When people die in Brazil, there are two ways for them to be buried, depending upon their wealth:
1) They can be buried in a private cemetery, where their family effectively leases the burial plot, making payments year by year, or something of the sort, or
2) They can be buried in a public cemetery, where the State lends them the burial plot for free, until it is urgently needed for someone else to be buried.
A couple of years ago, I attended the funeral of the father of a friend, an old man who had died suddenly from stroke. With little money even to buy a casket, there was no possibility whatever that João would be buried in private cemetery. He was buried in a massive public cemetery on a hill about half a mile from the family home. We had no idea that, like garbage in a landfill, the bodies of the poor are overturned to make way for new remains.
As we proceeded from the public viewing area, after a minister had eulogized João before his family, we walked out into a cemetery that was a hive of activity. There was no grass whatever. The ground looked more like a fresh-tilled field, with the roots and weeds freshly overturned. We walked past many crudely and freshly-painted white crosses marking new burial sites, but we saw no old crosses, no marble markers, no grave stones.
A two-foot deep trench had been dug to receive João's body. The minister spoke again and cast new spells to send João's spirit peacefully into the afterlife.

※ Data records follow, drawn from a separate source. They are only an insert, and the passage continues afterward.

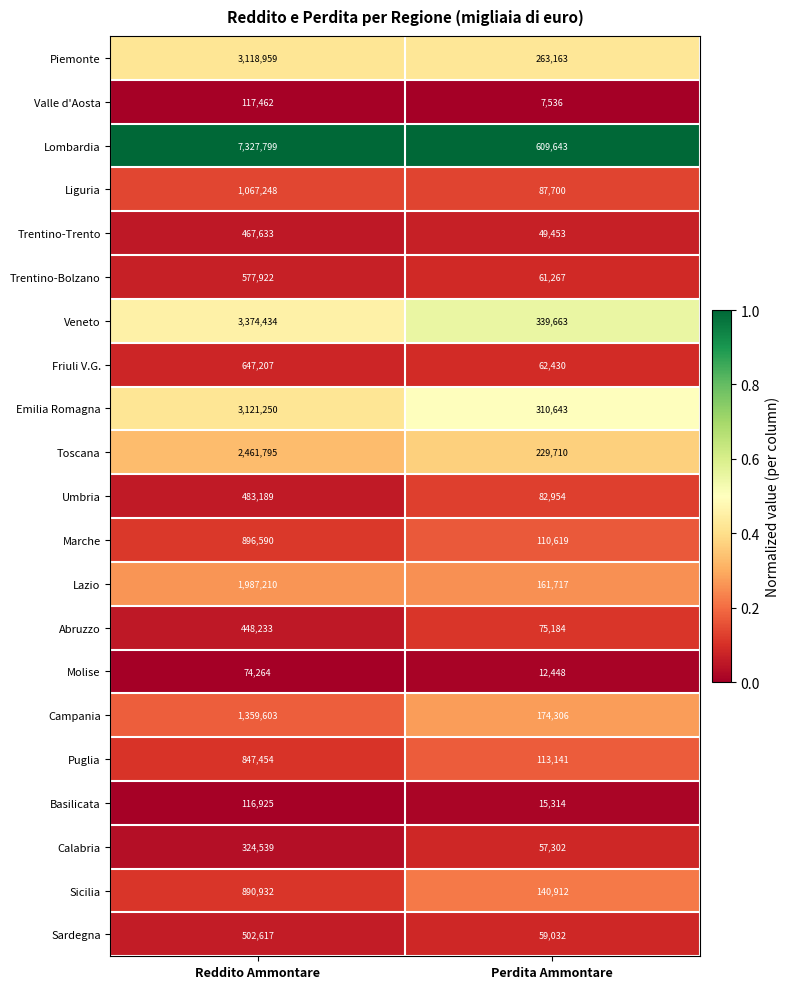

What value does the Abruzzo series have at Perdita Ammontare, to the nearest 10?

75180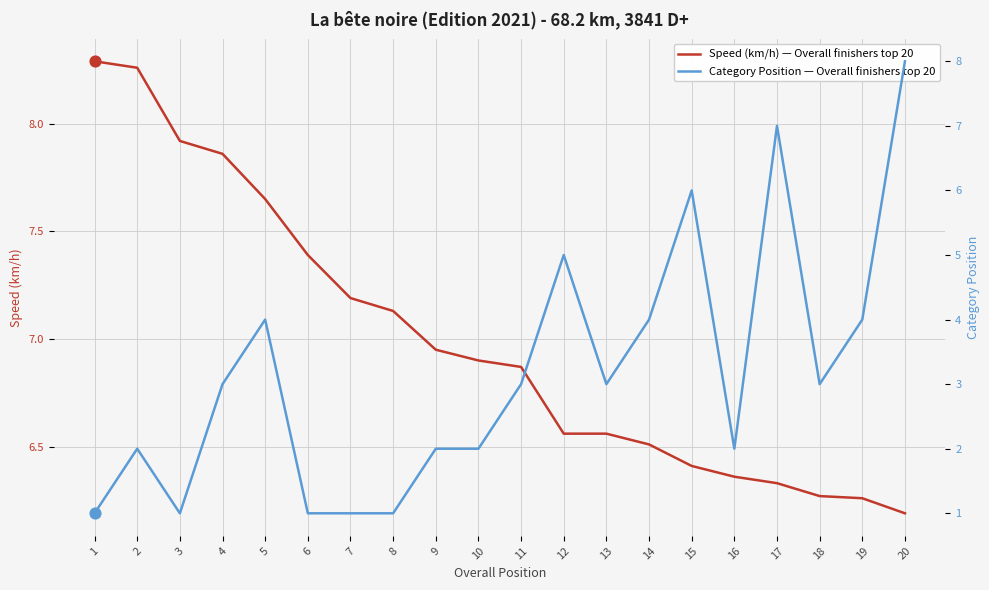

What are all the series names shown in the legend?

Speed (km/h) — Overall finishers top 20, Category Position — Overall finishers top 20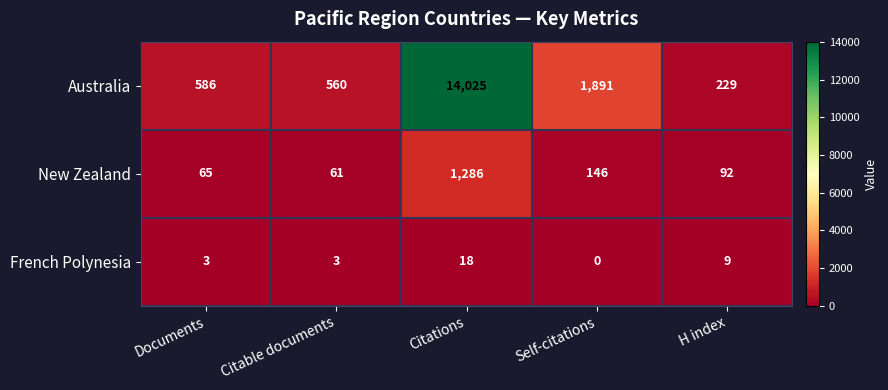

At which category is the sum across all series the highest?

Citations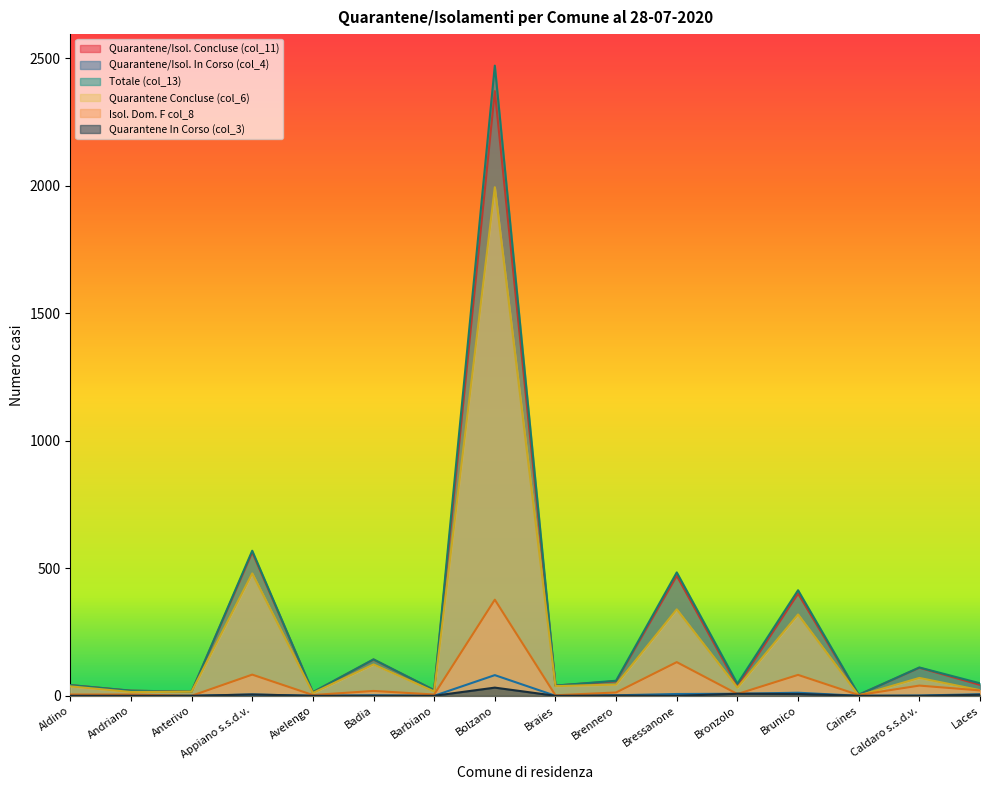

Which series changed the most between Bolzano and Brennero?

Totale (col_13)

And a good thing it was, because João's body would find no peace whatever in this cemetery. Even as the minister spoke, I saw grave diggers digging new graves beside and behind and in front of us. There was a red sneaker on the ground. Funny place for a small child to forget his sneaker.
Then I saw a dirty old human femer lying on the ground as well. Like some sort of bad dream, I began to make out many human body parts strewn about in the overturned dry dirt. I saw a human skull with the black hair still on it and then I stopped looking, because I was desperate to leave this cemetery and never return.

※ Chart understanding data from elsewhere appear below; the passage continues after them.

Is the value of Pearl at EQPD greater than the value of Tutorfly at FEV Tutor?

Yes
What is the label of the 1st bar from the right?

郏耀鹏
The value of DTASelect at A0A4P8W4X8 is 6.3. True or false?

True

When I die, no matter where I am, I don't want my corpse to be returned to the United States, where it might be considered an enemy combatant corpse, to be tortured even in death. But I also don't want to be buried poor or rich in Brazil, to have my bones overturned like mulch before the meat has rotted off them, or held hostage for a monthly or yearly bounty that my family would pay so that my bones would not become tomorrow's overturned mulch. Suddenly, being eaten by sharks doesn't seem so bad.